The building of that platform continues in Atlanta, where it all began. Cash has had top-notch work in preparation for his fight as he’s been in the camp of Erislandy Lara, and when he heads to Georgia, he’ll have a huge contingent of family and friends waiting to support him. He says within the first couple days of tickets going on sale, he sold $5,000 worth, making it clear that he’s not dodging phone calls from those looking for freebies.

  

“They understand the grind,” he laughs. “With me coming from Atlanta, being in the streets, and I stayed on every side of town, so they understand the grind and the journey that I took, so everybody's supportive. They're buying t-shirts, they want signed gloves, and when it's fight time, everybody hits me up and asks me what I need to make sure I'm comfortable.”

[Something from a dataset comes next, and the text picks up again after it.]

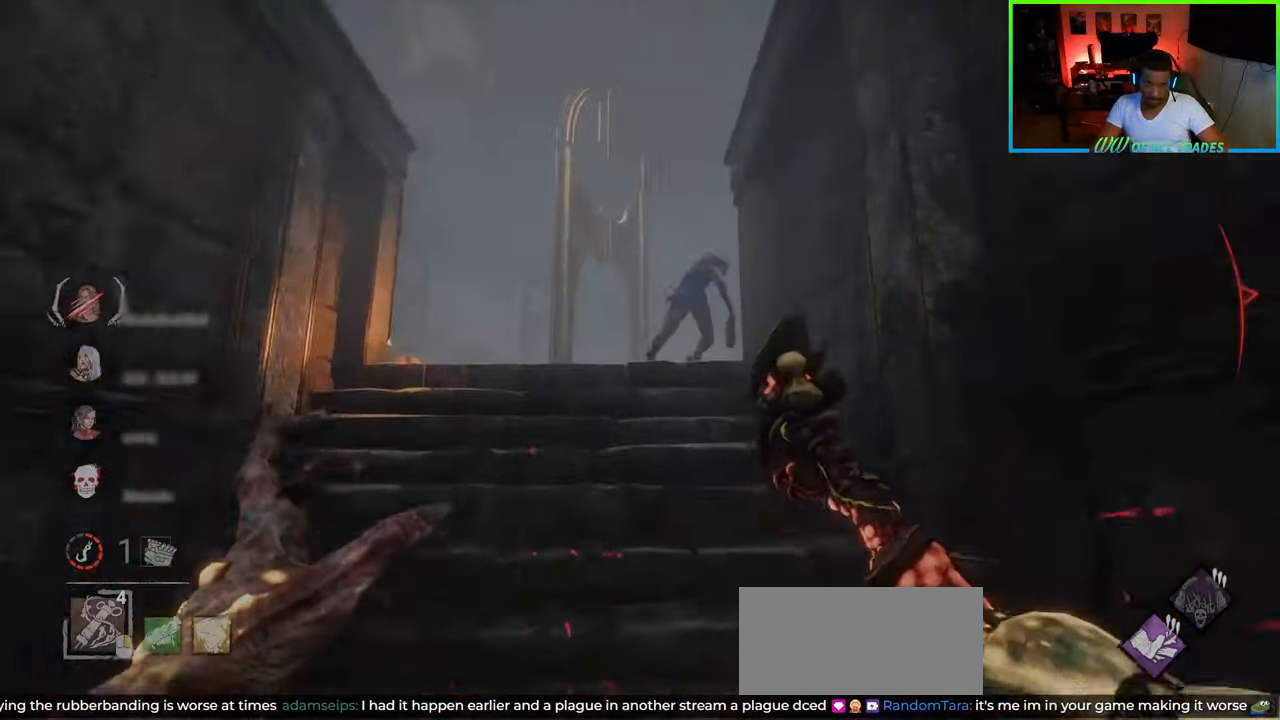
{"keys": ["a", "w"], "mouse": [], "events": [[317, "a", "down"]]}
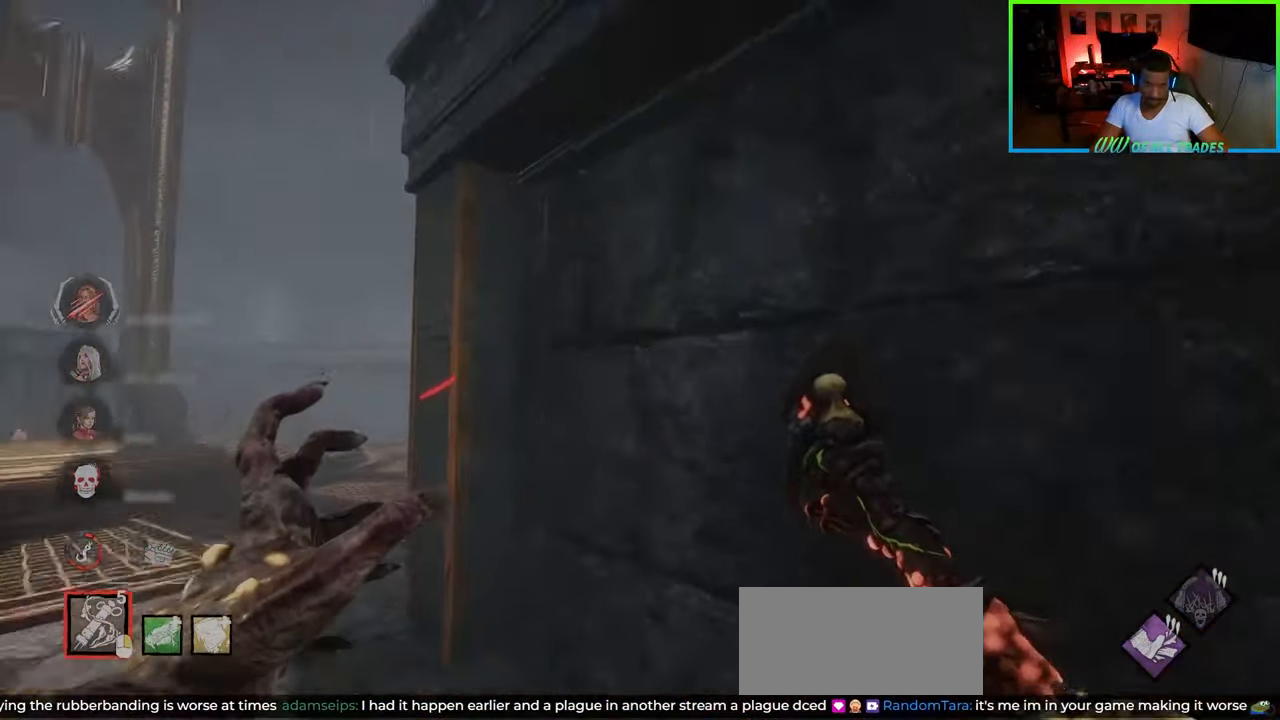
{"keys": ["a", "w"], "mouse": [], "events": []}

It’s really not surprising, given Cash’s character, and he’s the kind of fighter you want to see do well. But it’s all up to him now, and he’s fine with that because he finally has the tools he didn’t have before to get the job done. Add in more motivation than ever to get to where he wants to go, and Quatavious Cash will be a very dangerous young man.

“I had to learn on the job,” he said. “But I feel more seasoned now going into the next phase of my career because I know what I'm dealing with now. And I want people to know that no matter what you come from, that doesn't have to define you. So I think it's very important for me to keep getting my story out there and to keep telling people about my mishaps and the turmoil that I've been through so it can help them. It's not just about me; it's about the next generation coming up.”